Photo Credit: Photo credit: Asad Photo Maldives
Here's What Could Happen To The 7,000 New Islands Discovered In Japan
According to geologists, the size of Japan has doubled due to a miscount of the archipelago in 1987.
The Geospatial Information Authority (GIA) recently discovered that that organization miscounted the number of islands that comprised the country in a previous land survey. According to Architecture Design, GIA attributed the miscount to having limited technology.
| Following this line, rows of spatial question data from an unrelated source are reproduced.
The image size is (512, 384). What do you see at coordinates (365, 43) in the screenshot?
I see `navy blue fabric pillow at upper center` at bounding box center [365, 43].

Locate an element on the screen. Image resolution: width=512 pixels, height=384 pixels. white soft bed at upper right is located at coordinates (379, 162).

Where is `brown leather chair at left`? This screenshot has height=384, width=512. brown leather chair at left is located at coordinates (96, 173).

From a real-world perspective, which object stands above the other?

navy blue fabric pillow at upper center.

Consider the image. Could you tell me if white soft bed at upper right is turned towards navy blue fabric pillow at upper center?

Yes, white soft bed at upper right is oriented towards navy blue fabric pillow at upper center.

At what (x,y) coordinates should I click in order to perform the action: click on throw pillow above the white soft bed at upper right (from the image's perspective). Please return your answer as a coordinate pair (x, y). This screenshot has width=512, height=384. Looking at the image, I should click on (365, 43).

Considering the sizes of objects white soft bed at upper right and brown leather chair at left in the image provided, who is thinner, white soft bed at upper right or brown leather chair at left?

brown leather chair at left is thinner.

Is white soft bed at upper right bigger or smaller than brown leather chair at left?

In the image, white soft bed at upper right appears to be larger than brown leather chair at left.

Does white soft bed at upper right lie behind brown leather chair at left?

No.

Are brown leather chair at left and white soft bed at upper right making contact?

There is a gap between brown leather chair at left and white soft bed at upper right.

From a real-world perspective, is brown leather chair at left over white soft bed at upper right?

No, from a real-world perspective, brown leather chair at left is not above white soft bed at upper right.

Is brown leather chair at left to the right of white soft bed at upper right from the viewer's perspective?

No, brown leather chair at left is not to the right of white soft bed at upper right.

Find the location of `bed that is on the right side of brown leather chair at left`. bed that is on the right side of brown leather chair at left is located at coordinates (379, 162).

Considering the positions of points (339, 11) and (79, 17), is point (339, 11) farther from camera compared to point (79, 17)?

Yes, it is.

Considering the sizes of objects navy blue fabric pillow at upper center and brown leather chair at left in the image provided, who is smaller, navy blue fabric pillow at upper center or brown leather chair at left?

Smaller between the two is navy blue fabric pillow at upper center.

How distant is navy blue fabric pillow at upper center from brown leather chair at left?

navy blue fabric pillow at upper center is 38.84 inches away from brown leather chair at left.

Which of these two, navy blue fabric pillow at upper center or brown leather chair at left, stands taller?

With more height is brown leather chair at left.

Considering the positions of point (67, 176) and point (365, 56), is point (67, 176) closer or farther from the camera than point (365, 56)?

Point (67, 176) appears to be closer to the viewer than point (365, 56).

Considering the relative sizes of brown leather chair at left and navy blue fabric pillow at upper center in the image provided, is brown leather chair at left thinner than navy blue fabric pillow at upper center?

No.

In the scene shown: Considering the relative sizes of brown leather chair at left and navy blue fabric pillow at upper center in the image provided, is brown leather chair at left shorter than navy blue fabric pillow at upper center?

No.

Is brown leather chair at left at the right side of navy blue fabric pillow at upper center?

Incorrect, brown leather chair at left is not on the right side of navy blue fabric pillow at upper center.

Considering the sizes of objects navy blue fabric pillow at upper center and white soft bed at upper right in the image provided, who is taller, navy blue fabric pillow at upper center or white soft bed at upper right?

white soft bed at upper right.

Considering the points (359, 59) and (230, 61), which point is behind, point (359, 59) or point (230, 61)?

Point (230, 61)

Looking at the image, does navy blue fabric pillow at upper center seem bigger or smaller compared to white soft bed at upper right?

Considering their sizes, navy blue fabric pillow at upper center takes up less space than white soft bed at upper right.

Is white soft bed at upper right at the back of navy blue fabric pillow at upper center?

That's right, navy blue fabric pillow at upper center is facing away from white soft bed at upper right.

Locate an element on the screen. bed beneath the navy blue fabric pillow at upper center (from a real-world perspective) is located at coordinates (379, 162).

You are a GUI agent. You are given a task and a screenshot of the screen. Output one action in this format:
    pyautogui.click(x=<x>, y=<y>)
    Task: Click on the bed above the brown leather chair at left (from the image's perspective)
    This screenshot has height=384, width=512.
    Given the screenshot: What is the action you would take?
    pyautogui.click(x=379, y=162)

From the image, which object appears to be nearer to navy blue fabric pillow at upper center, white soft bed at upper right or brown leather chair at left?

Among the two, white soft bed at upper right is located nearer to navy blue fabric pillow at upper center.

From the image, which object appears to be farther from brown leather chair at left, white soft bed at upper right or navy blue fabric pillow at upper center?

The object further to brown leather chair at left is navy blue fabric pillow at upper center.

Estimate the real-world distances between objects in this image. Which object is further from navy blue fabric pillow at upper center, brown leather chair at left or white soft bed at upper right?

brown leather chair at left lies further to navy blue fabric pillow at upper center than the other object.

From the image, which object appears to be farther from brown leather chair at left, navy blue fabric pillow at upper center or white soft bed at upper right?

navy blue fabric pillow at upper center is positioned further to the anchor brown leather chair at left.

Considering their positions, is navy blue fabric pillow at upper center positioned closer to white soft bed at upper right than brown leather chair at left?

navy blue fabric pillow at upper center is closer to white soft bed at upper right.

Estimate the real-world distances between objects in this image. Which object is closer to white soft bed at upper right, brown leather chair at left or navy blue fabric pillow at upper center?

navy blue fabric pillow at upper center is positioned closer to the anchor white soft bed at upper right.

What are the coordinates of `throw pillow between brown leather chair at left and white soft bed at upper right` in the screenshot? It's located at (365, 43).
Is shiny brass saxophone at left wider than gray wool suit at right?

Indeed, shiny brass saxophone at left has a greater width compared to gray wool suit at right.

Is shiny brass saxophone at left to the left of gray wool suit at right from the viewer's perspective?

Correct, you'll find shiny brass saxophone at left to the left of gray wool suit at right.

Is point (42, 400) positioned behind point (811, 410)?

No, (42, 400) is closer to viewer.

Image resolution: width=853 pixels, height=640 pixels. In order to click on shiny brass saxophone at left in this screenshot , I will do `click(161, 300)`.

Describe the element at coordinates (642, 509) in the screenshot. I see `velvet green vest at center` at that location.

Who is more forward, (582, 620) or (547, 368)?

The new survey revealed Japan has 14,125 individual landmasses compared to the 6,000 discovered in the past study.
These new islands are naturally occurring landmasses that emerged over time. GIA believes they could have existed in 1987, but geologists mistakenly lumped many of them together into one island. At the time, coastguards would use paper maps to locate landmasses with a circumference of at least 328 feet.
New Discoveries With No Changes
The discovery of the new landmasses won’t change the country’s territory or territorial waters, according to GIA. It also won’t have an impact on Japan’s travel and tourism industries. However, many people are discussing what could potentially happen to the newly discovered landmasses.
Truthfully, most of the new islands will remain untouched. GIA says most of them developed as a result of volcanic eruptions that either formed new landmasses from underneath the ocean or broke a larger island in two. Currently, only 400 of Japan’s 14,000 islands are habitable.
Extreme weather conditions and unliveable mountain terrain are two reasons most of the new islands will remain inhabitable. Additionally, a lot of the islands are made of volcanic ash and will erode over time, according to MIT News.
New Islands Are Always Forming
Japan isn’t the only country noticing the emergence of new islands. In September 2022, Nasa Earth Observatory discovered a new “baby” landmass off the coast of the Tonga islands. Unfortunately, NASA said new islands are not likely to survive.
“Islands created by submarine volcanoes are often short-lived, though they occasionally persist for years,” NASA told to The Independent.
The new island near Tonga sits within Home Reef, an area notorious for underwater volcanic eruptions. Underneath the surface, three tectonic plates collide in Home Reef making it a hotspot for eruptions, according to NASA. Like Tonga island, the lifespan of Japan’s new landmasses is unpredictable.
“An island created by a 12-day eruption from nearby Late‘iki Volcano in 2020 washed away after two months, while an earlier island created in 1995 by the same volcano remained for 25 years,” Nasa said.